TASK DESCRIPTION
Render the listing from the line containing "right hip: (568, 482, -3)" through the end of the listing as a two-column CSV with the header keypoint,coordinates, one row per line, each field quoted and any line breaks replaced with spaces. Leave the pictures out.

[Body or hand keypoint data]
···
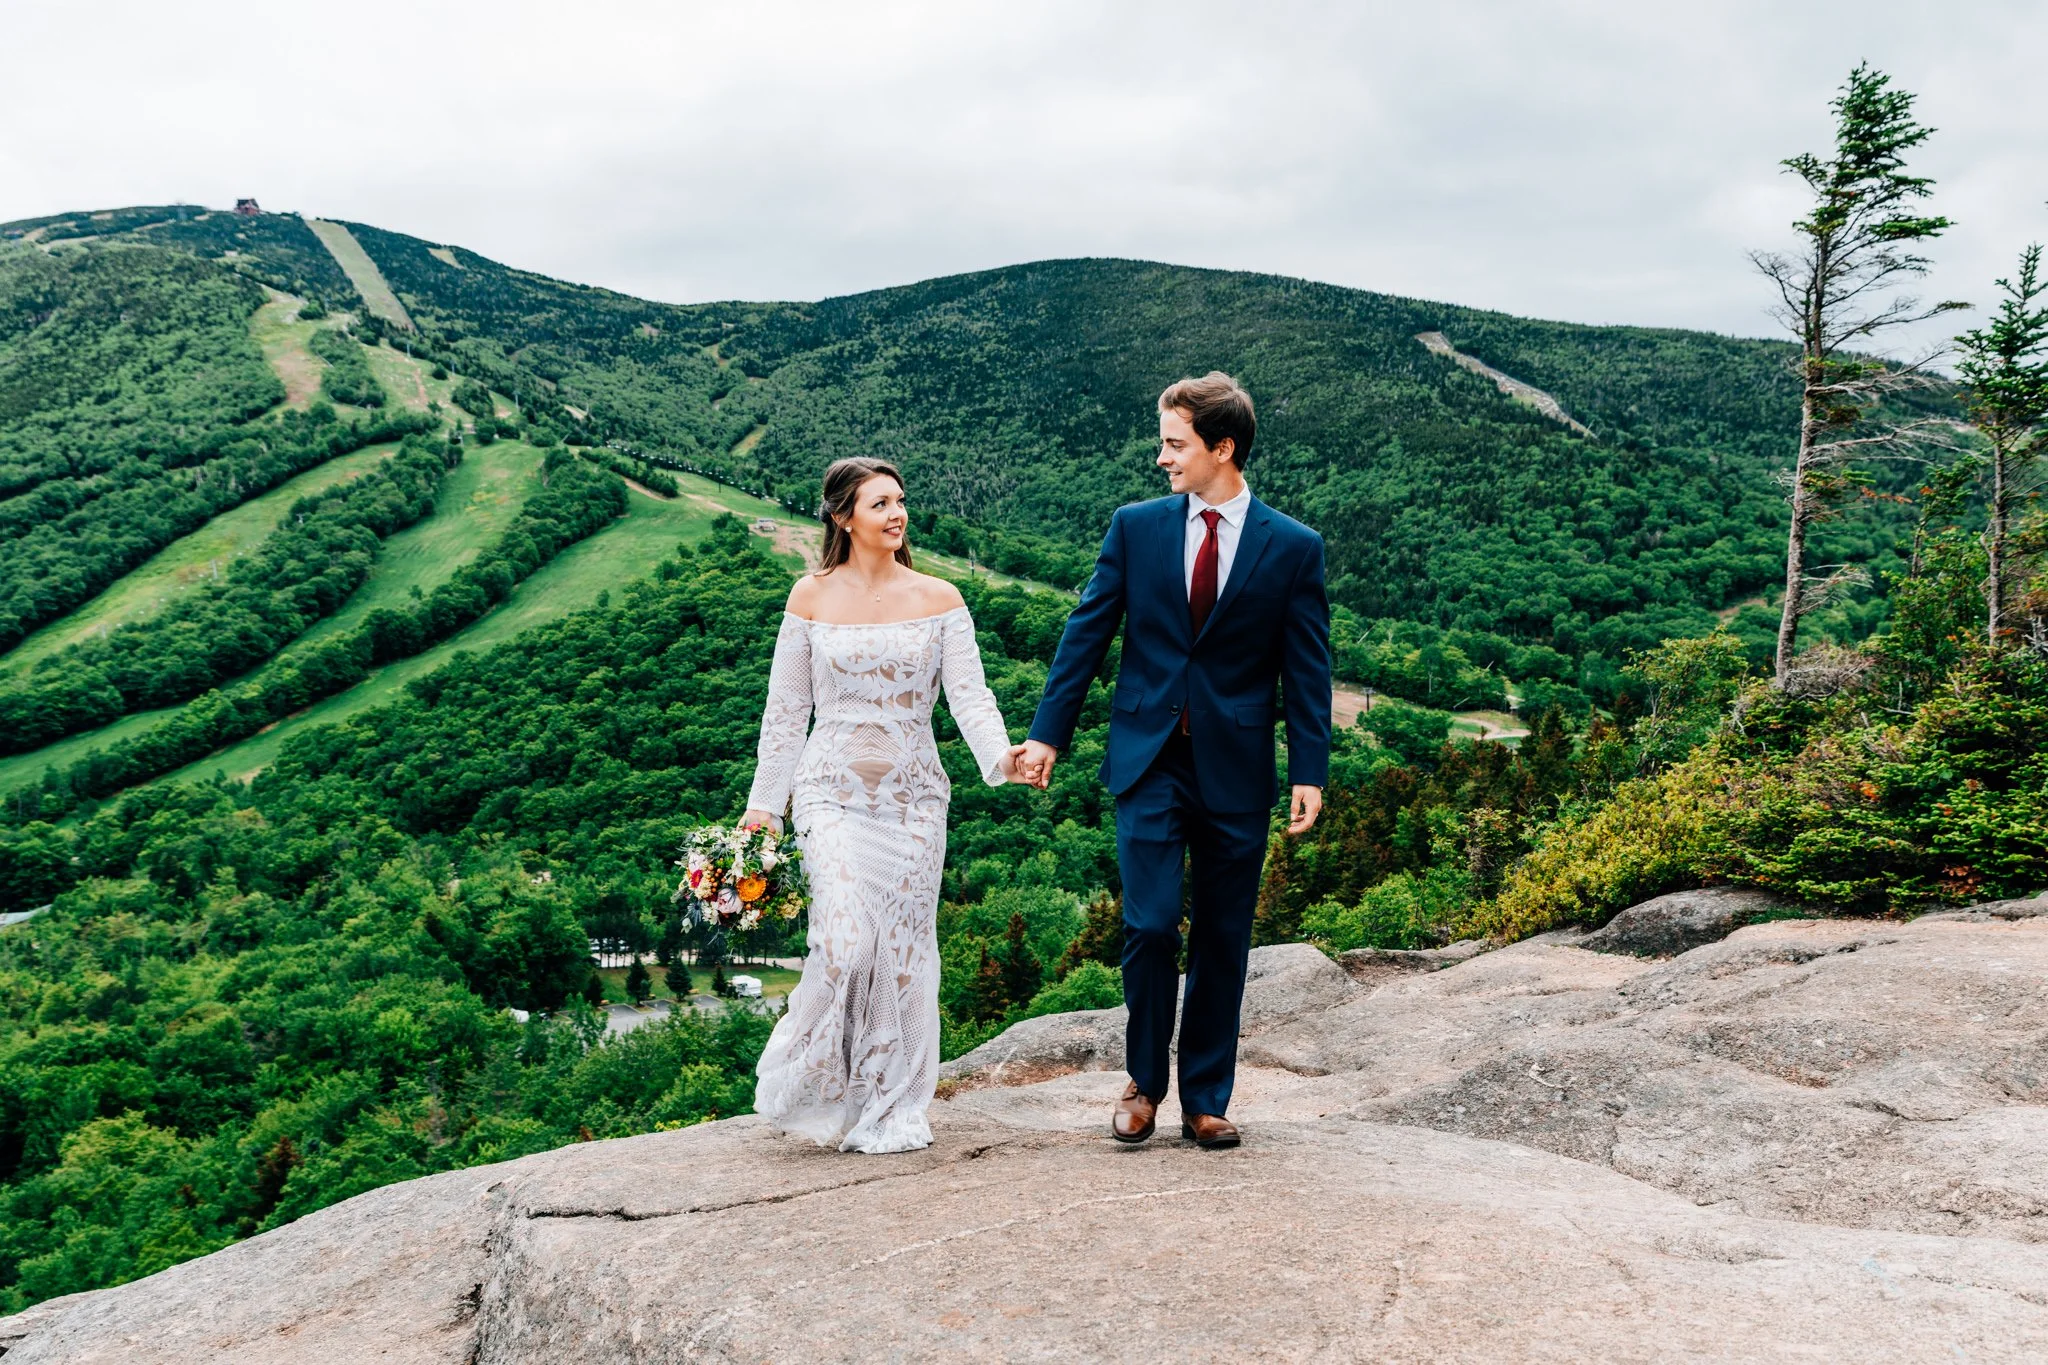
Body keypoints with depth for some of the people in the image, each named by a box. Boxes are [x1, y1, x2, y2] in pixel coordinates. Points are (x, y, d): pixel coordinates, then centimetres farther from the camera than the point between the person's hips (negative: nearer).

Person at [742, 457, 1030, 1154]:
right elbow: (785, 710, 6)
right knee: (847, 939, -15)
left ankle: (890, 1110, 18)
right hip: (833, 789, -1)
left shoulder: (940, 599, 4)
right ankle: (811, 1087, 11)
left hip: (913, 794, 2)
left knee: (904, 948, 3)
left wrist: (1000, 754, -25)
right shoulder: (811, 596, 3)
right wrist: (763, 806, 5)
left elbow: (968, 693, -5)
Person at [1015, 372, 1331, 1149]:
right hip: (1149, 762, 0)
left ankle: (1206, 1100, 21)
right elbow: (1087, 633, 6)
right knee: (1149, 925, -6)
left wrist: (1310, 772, -5)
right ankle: (1144, 1083, 15)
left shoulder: (1292, 548, 0)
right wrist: (1047, 733, 2)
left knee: (1221, 940, 7)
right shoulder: (1135, 527, 4)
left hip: (1236, 770, 0)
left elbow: (1307, 669, 1)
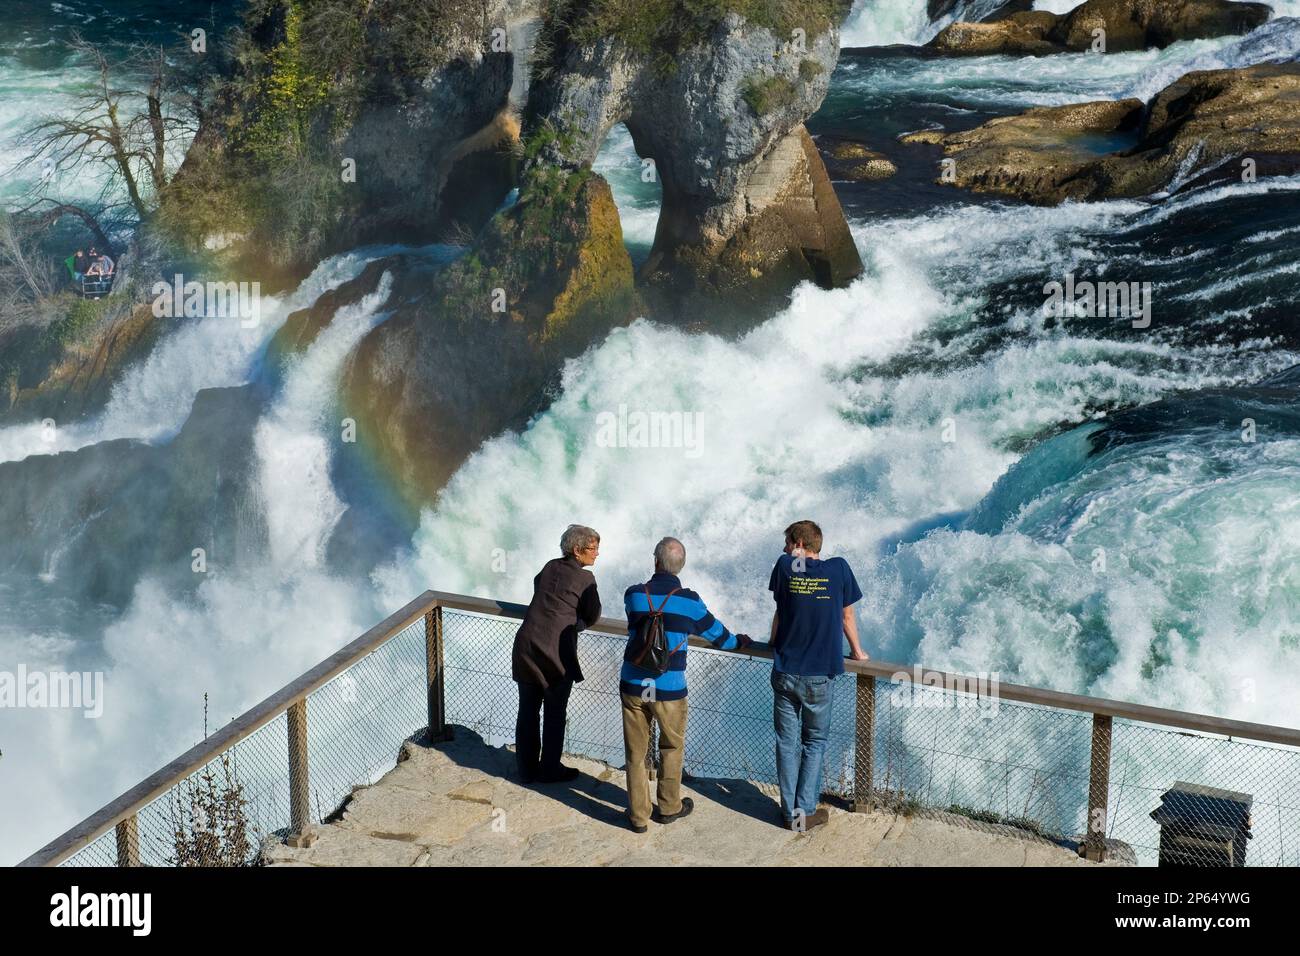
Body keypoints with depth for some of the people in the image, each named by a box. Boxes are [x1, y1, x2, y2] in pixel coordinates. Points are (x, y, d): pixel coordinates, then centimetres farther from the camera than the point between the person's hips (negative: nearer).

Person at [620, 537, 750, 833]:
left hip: (633, 686, 1)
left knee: (636, 752, 11)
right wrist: (738, 641, 30)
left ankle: (638, 816, 18)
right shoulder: (689, 600, -9)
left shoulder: (634, 595, -5)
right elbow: (716, 634, 6)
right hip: (670, 689, -1)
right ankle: (669, 807, 33)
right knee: (671, 747, 20)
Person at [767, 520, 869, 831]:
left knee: (787, 742, 10)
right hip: (821, 675, 0)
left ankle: (790, 812, 14)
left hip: (785, 673, 0)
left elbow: (779, 613, 7)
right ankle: (806, 811, 11)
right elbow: (847, 617, 5)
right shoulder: (838, 568, -5)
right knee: (814, 741, 13)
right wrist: (856, 651, 22)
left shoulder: (785, 566, -4)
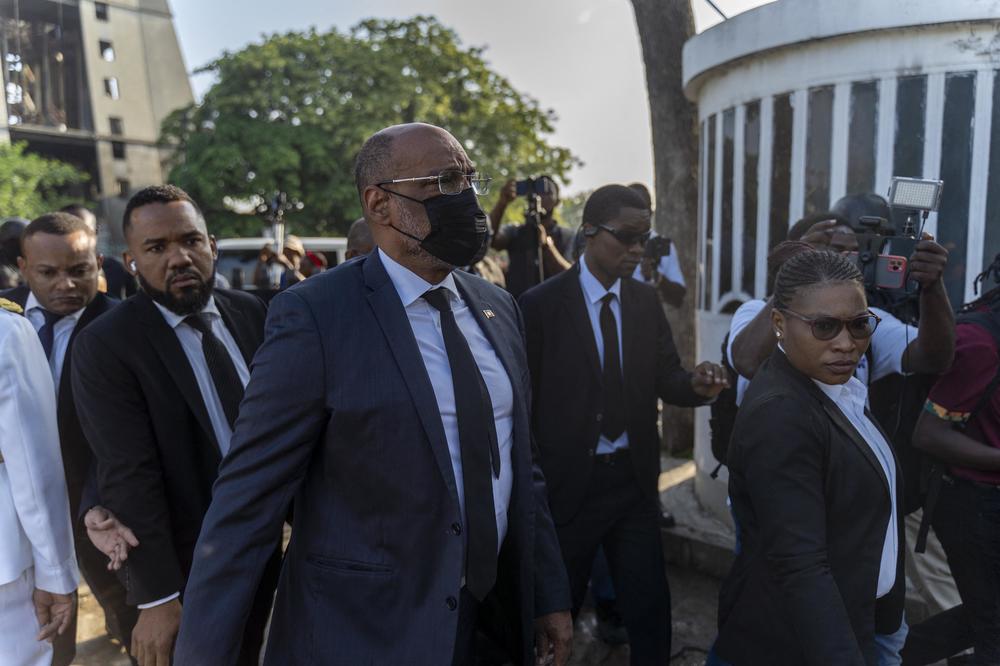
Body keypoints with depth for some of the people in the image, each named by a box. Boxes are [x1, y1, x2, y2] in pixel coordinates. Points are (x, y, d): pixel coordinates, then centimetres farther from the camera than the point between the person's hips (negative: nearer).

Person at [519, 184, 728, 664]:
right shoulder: (540, 304, -12)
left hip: (635, 479, 4)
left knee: (651, 606, 12)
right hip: (568, 482, -3)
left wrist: (696, 384, -23)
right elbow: (525, 401, -9)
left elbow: (665, 380, 0)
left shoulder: (646, 301, 3)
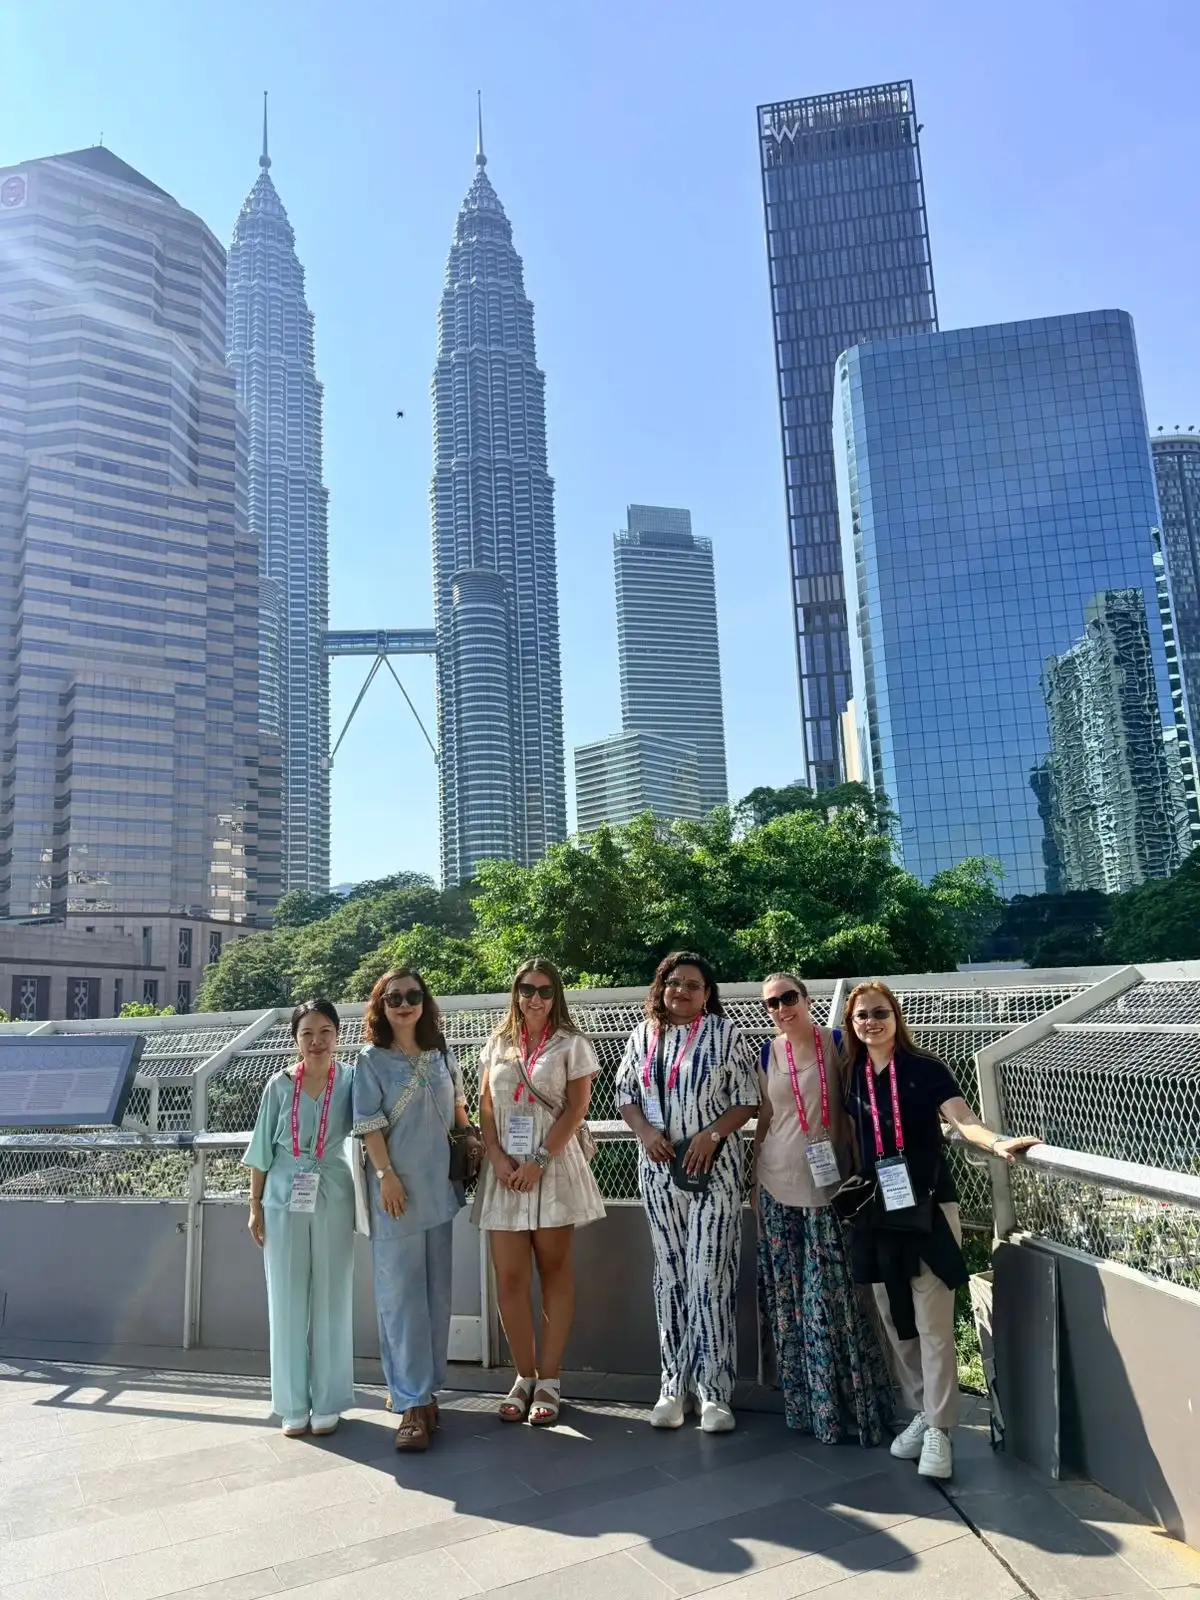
···
EXERCISE OUTPUT
keypoint,coordinates
"right hip:","(568, 482, -3)"
"left wrist:","(696, 384, -23)"
"right elbow:","(525, 401, -9)"
"left elbow:","(665, 380, 0)"
"left shoulder:","(646, 301, 3)"